Here, steps 9 to 17 correspond to the second acceleration correction amount setting means, and steps 18 and 19 correspond to the acceleration correction amount advance side limiting means.

When the second predetermined time T ₂ has elapsed from the start of acceleration, the step
After proceeding from 10 to step 20, the acceleration determination flag F ₁ and the phase control start flag F ₂ are both set to 0, then proceeding to step 21, the acceleration correction amount DLTADV is set to 0, and proceeding to steps 22 and 23, ignition timing ADV Determine. This returns to normal control.

FIG. 5 shows the state of the ignition timing control at the time of acceleration.
In addition, in this figure, the advance angle of the portion (a) is limited. In addition, the part (b) is set to K2Y = 0 and the advance angle is limited.

<Effects of the Invention> As described above, according to the present invention, in the ignition timing control at the time of acceleration according to the rotation fluctuation for the acceleration shock countermeasure,
The effect that the unnecessary advance angle is canceled and knocking can be prevented is obtained.
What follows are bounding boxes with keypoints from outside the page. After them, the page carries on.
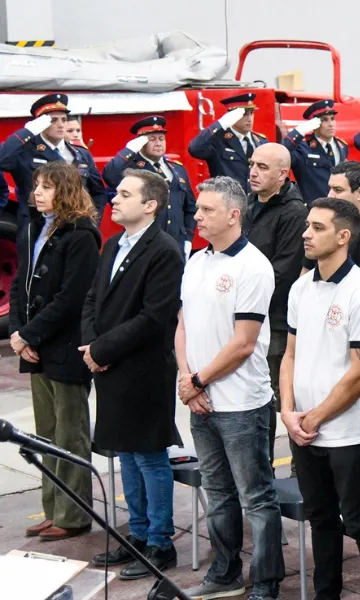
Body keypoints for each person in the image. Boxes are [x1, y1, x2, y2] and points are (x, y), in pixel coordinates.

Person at [177, 176, 285, 600]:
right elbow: (182, 325)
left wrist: (197, 381)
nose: (198, 216)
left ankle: (267, 582)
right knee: (218, 493)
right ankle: (225, 572)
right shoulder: (196, 260)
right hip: (201, 399)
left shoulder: (252, 266)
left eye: (207, 210)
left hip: (241, 403)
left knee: (256, 497)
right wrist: (186, 378)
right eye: (198, 209)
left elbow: (243, 343)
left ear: (233, 215)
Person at [281, 198, 360, 600]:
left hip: (348, 432)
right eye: (307, 226)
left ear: (343, 236)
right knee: (321, 519)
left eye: (318, 227)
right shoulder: (300, 287)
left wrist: (314, 418)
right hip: (304, 428)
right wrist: (288, 412)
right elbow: (289, 355)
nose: (306, 234)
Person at [83, 169, 183, 578]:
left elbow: (153, 317)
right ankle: (137, 535)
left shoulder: (164, 251)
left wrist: (102, 349)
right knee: (126, 454)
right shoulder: (113, 244)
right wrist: (90, 346)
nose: (114, 199)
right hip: (110, 366)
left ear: (150, 205)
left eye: (125, 194)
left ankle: (160, 542)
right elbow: (93, 299)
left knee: (149, 457)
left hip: (144, 370)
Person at [11, 162, 100, 541]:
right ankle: (53, 510)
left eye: (46, 187)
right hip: (37, 347)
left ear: (64, 191)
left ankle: (73, 515)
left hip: (64, 348)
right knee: (45, 435)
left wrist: (29, 335)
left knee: (70, 434)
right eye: (36, 186)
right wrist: (19, 333)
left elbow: (71, 298)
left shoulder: (81, 235)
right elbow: (20, 284)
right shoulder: (35, 227)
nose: (37, 193)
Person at [243, 143, 307, 465]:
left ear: (283, 174)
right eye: (252, 164)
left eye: (262, 167)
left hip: (276, 322)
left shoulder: (294, 213)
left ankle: (300, 472)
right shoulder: (250, 204)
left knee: (280, 399)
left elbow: (282, 271)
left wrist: (242, 292)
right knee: (254, 398)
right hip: (248, 316)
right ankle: (260, 467)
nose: (253, 172)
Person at [0, 93, 106, 229]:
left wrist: (92, 222)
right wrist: (27, 132)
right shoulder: (25, 152)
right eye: (53, 120)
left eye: (64, 119)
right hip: (37, 228)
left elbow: (98, 192)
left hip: (75, 229)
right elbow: (2, 159)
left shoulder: (81, 153)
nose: (61, 125)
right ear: (40, 124)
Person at [102, 115, 197, 253]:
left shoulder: (177, 168)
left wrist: (188, 238)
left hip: (177, 242)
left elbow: (190, 206)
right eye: (152, 139)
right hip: (146, 243)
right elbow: (109, 175)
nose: (158, 143)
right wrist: (129, 150)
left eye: (161, 138)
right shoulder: (132, 169)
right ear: (141, 143)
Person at [187, 93, 269, 192]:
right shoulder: (218, 140)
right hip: (227, 199)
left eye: (251, 113)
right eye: (244, 114)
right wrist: (220, 124)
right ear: (231, 116)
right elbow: (194, 149)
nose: (249, 118)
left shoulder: (261, 141)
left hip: (255, 198)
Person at [281, 98, 349, 205]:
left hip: (337, 206)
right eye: (325, 120)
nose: (331, 124)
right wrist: (299, 131)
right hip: (312, 208)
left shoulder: (342, 146)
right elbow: (282, 152)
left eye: (332, 119)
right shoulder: (302, 148)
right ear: (315, 124)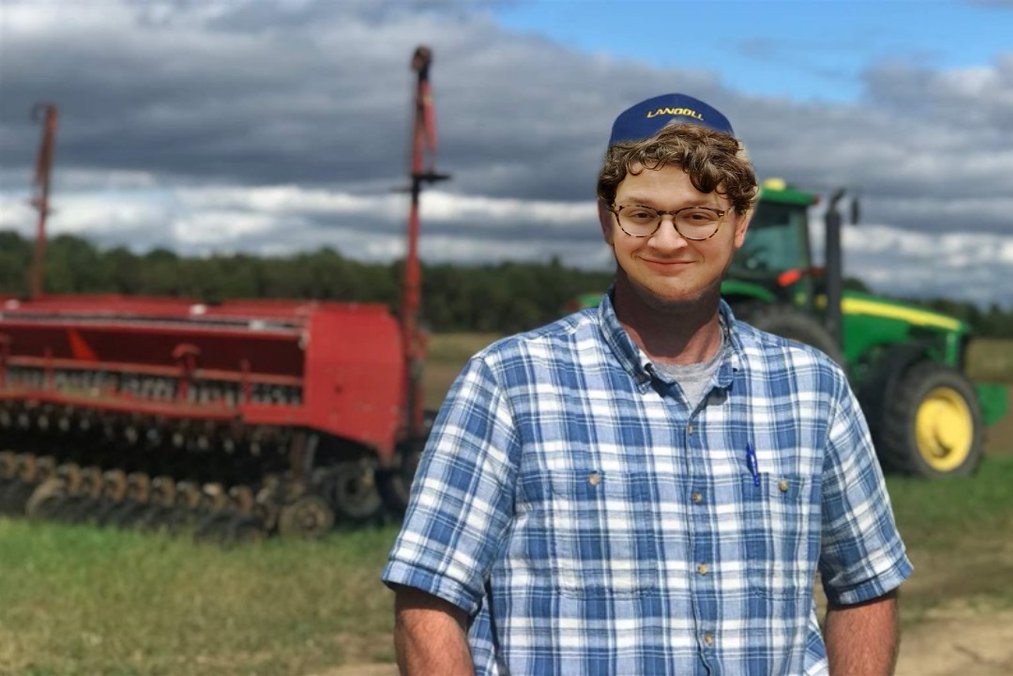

[Brief description of drawings]

FIG. 1 is a block diagram showing the configuration of the present invention, FIG. 2 is a system diagram showing an embodiment of the present invention, FIGS. 3 and 4 are flow charts showing control contents, and FIG. 5 shows control characteristics. It is a time chart. 1 ... Engine, 6 ... Air flow meter, 7 ... Throttle valve, 8 ... Throttle sensor, 9 ... Fuel injection valve, 10
...... Crank angle sensor, 11 …… Spark plug, 12 …… Ignition coil, 13 …… Distributor, 20 …… Control unit

Claims (1)

[Claims] 1. An engine operating state detecting means for detecting an engine operating state including an engine speed, a load and a throttle valve opening,
Basic ignition timing setting means for setting a basic ignition timing based on the engine operating state detected by the engine operating state detecting means, and acceleration based on a change amount of the throttle valve opening detected by the engine operating state detecting means. Acceleration determining means for detecting the start, time measuring means for measuring the elapsed time from the time when the acceleration determining means detects the start of acceleration, and delay angle side until the first predetermined time has elapsed from the start of acceleration based on the time measuring means. First acceleration correction amount setting means for setting an acceleration correction amount, and the engine operation state detection means based on the time counting means until a second predetermined time elapses after the first predetermined time elapses. Second acceleration correction amount setting means for increasing / decreasing the acceleration correction amount in a direction of suppressing fluctuation of the engine speed, and setting of the acceleration correction amount to the advance side by the second acceleration correction amount setting means are provided. The acceleration correction amount advance side limiting means for limiting the value to the value and the basic ignition timing set by the basic ignition timing setting means are corrected by the acceleration correction amount set by the first and second acceleration correction amount setting means. An ignition timing control device for an internal combustion engine, comprising: an ignition timing correction means.